Reading Andrew Keen

I’m about three-quarters of the way through Andrew Keen’s diatribe The Cult of the Amateur and felt like I had to get a few thoughts into the ether before I finish.

I came into Keen’s book with the knowledge that I wasn’t going to like what he had to say about the Web, especially Web 2.0. I could tell that from his subtitle, “How today’s Internet is killing our culture.” I don’t agree, but I thought it would be healthy for me to read a book by someone who I don’t agree with to understand the opposition.

I wish Keen had done the same.

Throughout the 166 pages of ranting I have read so far, I have found very little in the way of an “academic argument” in the book. For all the value he places on the editorial process and traditional scholarship, Keen offers very little in the way of a structured argument.

Let me digress. In teaching composition to college freshmen, one of the things I stress is examining and considering one’s opposition in your writing. By taking on the best argument your opponents can offer, you strengthen your prose and your own points; basic rhetorical strategy.

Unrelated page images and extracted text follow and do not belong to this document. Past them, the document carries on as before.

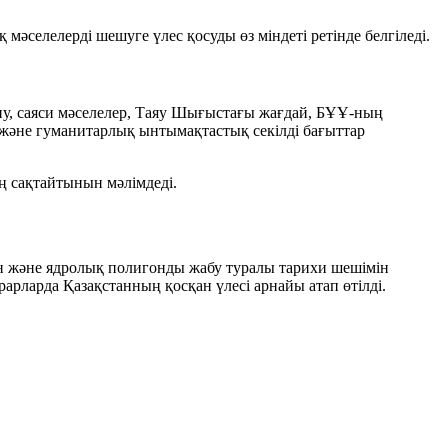
әселелерді шешуге үлес қосуды өз міндеті ретінде белгіледі.
ну, саяси мәселелер, Таяу Шығыстағы жағдай, БҰҰ-ның
ы және гуманитарлық ынтымақтастық секілді бағыттар
 сақтайтынын мәлімдеді.
нын және ядролық полигонды жабу туралы тарихи шешімін
рларда Қазақстанның қосқан үлесі арнайы атап өтілді.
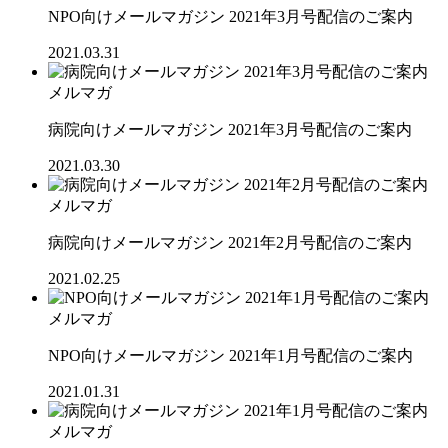
NPO向けメールマガジン 2021年3月号配信のご案内
2021.03.31
メルマガ
病院向けメールマガジン 2021年3月号配信のご案内
2021.03.30
メルマガ
病院向けメールマガジン 2021年2月号配信のご案内
2021.02.25
メルマガ
NPO向けメールマガジン 2021年1月号配信のご案内
2021.01.31
メルマガ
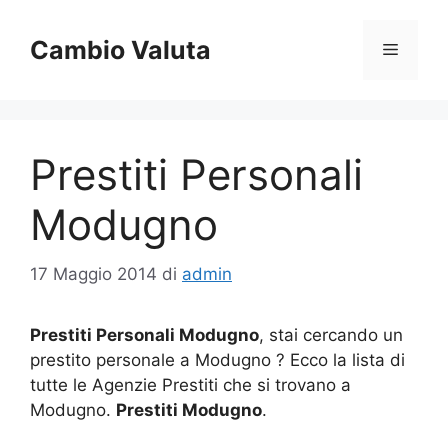
Vai
al
Cambio Valuta
Menu
contenuto
Prestiti Personali
Modugno
17 Maggio 2014
di
admin
Prestiti Personali Modugno
, stai cercando un
prestito personale a Modugno ? Ecco la lista di
tutte le Agenzie Prestiti che si trovano a
Modugno.
Prestiti Modugno
.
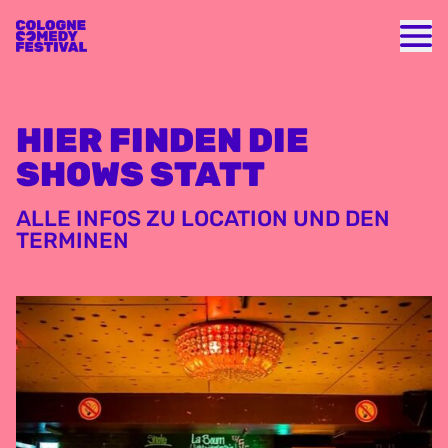
Nav
HIER FINDEN DIE
SHOWS STATT
ALLE INFOS ZU LOCATION UND DEN
TERMINEN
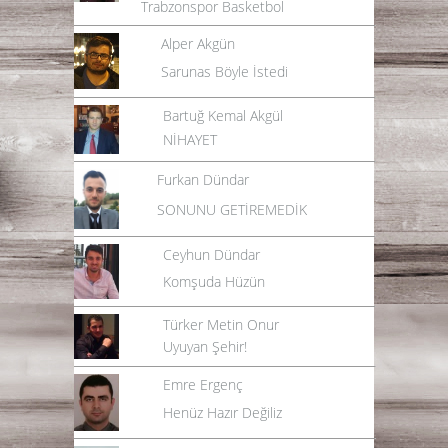
Trabzonspor Basketbol
Alper Akgün
Sarunas Böyle İstedi
Bartuğ Kemal Akgül
NİHAYET
Furkan Dündar
SONUNU GETİREMEDİK
Ceyhun Dündar
Komşuda Hüzün
Türker Metin Onur
Uyuyan Şehir!
Emre Ergenç
Henüz Hazır Değiliz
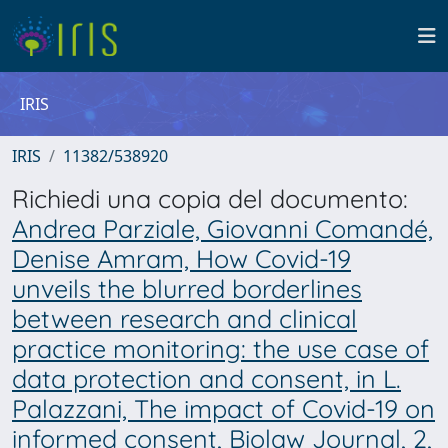
IRIS
IRIS
11382/538920
Richiedi una copia del documento:
Andrea Parziale, Giovanni Comandé,
Denise Amram, How Covid-19
unveils the blurred borderlines
between research and clinical
practice monitoring: the use case of
data protection and consent, in L.
Palazzani, The impact of Covid-19 on
informed consent, Biolaw Journal, 2,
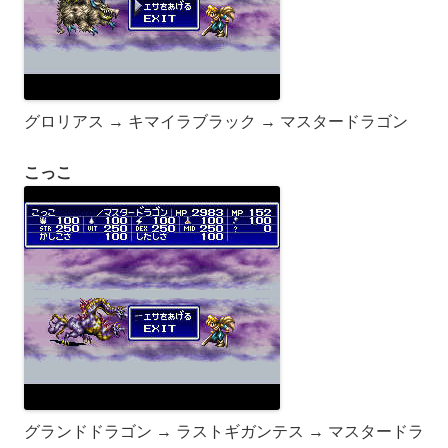
グロリアス → キマイラブラック → マスタードラゴン
こっこ
グランドドラゴン → ラストギガンテス → マスタードラ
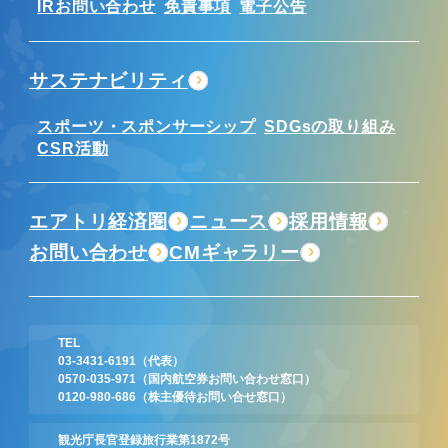
IRお問い合わせ
免責事項
電子公告
サステナビリティ
スポーツ・スポンサーシップ
SDGsの取り組み
CSR活動
エアトリ経済圏
ニュース
採用情報
お問い合わせ
CMギャラリー
TEL
03-3431-6191
（代表）
0570-035-971
（国内航空券お問い合わせ窓口）
0120-980-686
（株主優待お問い合せ窓口）
観光庁長官登録旅行業第1872号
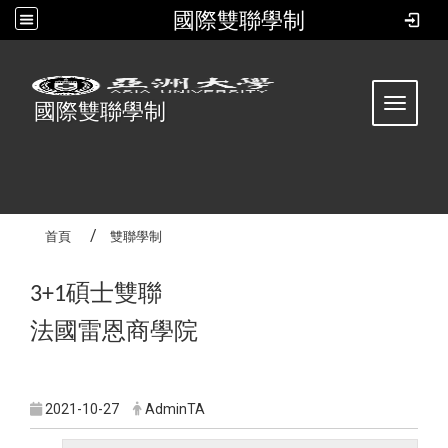
國際雙聯學制
:::
Toggle 
國際雙聯學制
首頁
雙聯學制
碩士雙聯
3+1
法國雷恩商學院
2021-10-27
AdminTA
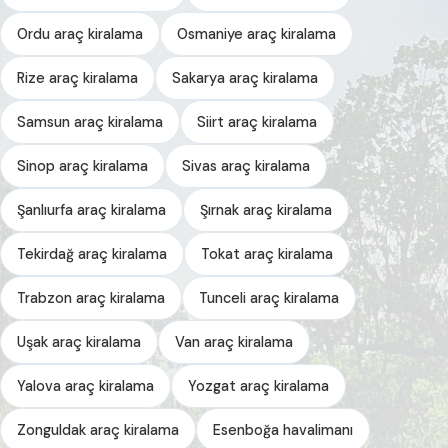
Ordu araç kiralama
Osmaniye araç kiralama
Rize araç kiralama
Sakarya araç kiralama
Samsun araç kiralama
Siirt araç kiralama
Sinop araç kiralama
Sivas araç kiralama
Şanlıurfa araç kiralama
Şırnak araç kiralama
Tekirdağ araç kiralama
Tokat araç kiralama
Trabzon araç kiralama
Tunceli araç kiralama
Uşak araç kiralama
Van araç kiralama
Yalova araç kiralama
Yozgat araç kiralama
Zonguldak araç kiralama
Esenboğa havalimanı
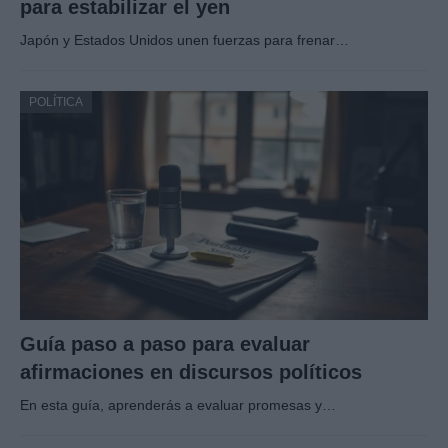
para estabilizar el yen
Japón y Estados Unidos unen fuerzas para frenar…
POLÍTICA
Guía paso a paso para evaluar
afirmaciones en discursos políticos
En esta guía, aprenderás a evaluar promesas y…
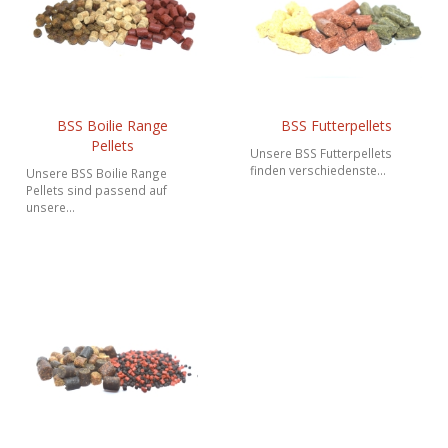
BSS Boilie Range
BSS Futterpellets
Pellets
Unsere BSS Futterpellets
finden verschiedenste...
Unsere BSS Boilie Range
Pellets sind passend auf
unsere...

Keen doesn’t do this. He is so hell-bent on making his point about the foulness of Web 2.0 and the modern Internet that he ignores evidence that doesn’t jive with his point, cites only sources that support his view, and looks at only the examples that support his argument. No counter-examples or -argument. Only a tear against electronic media and collaborative authorship.

His research, that he actually uses and cites, is top-notch. I wonder if most of it came from the Web, though, considering its breadth, though few of the bibliography entries are cited as Web sources… That aside, it’s hard to disagree with the numbers he presents. It’s the numbers he omits that get me wondering.

Apart from that, Keen quotes others out of context, misinterprets quotations, puts words in his sources’ mouths, dramatizes unnecessarily and ineffectively, and, for all his reverence of traditional scholarship and writing, comes across more like an angry blogger with an agenda than a vetted academic researcher. Objectivity and fairness disappear in favor of extremism and name-calling.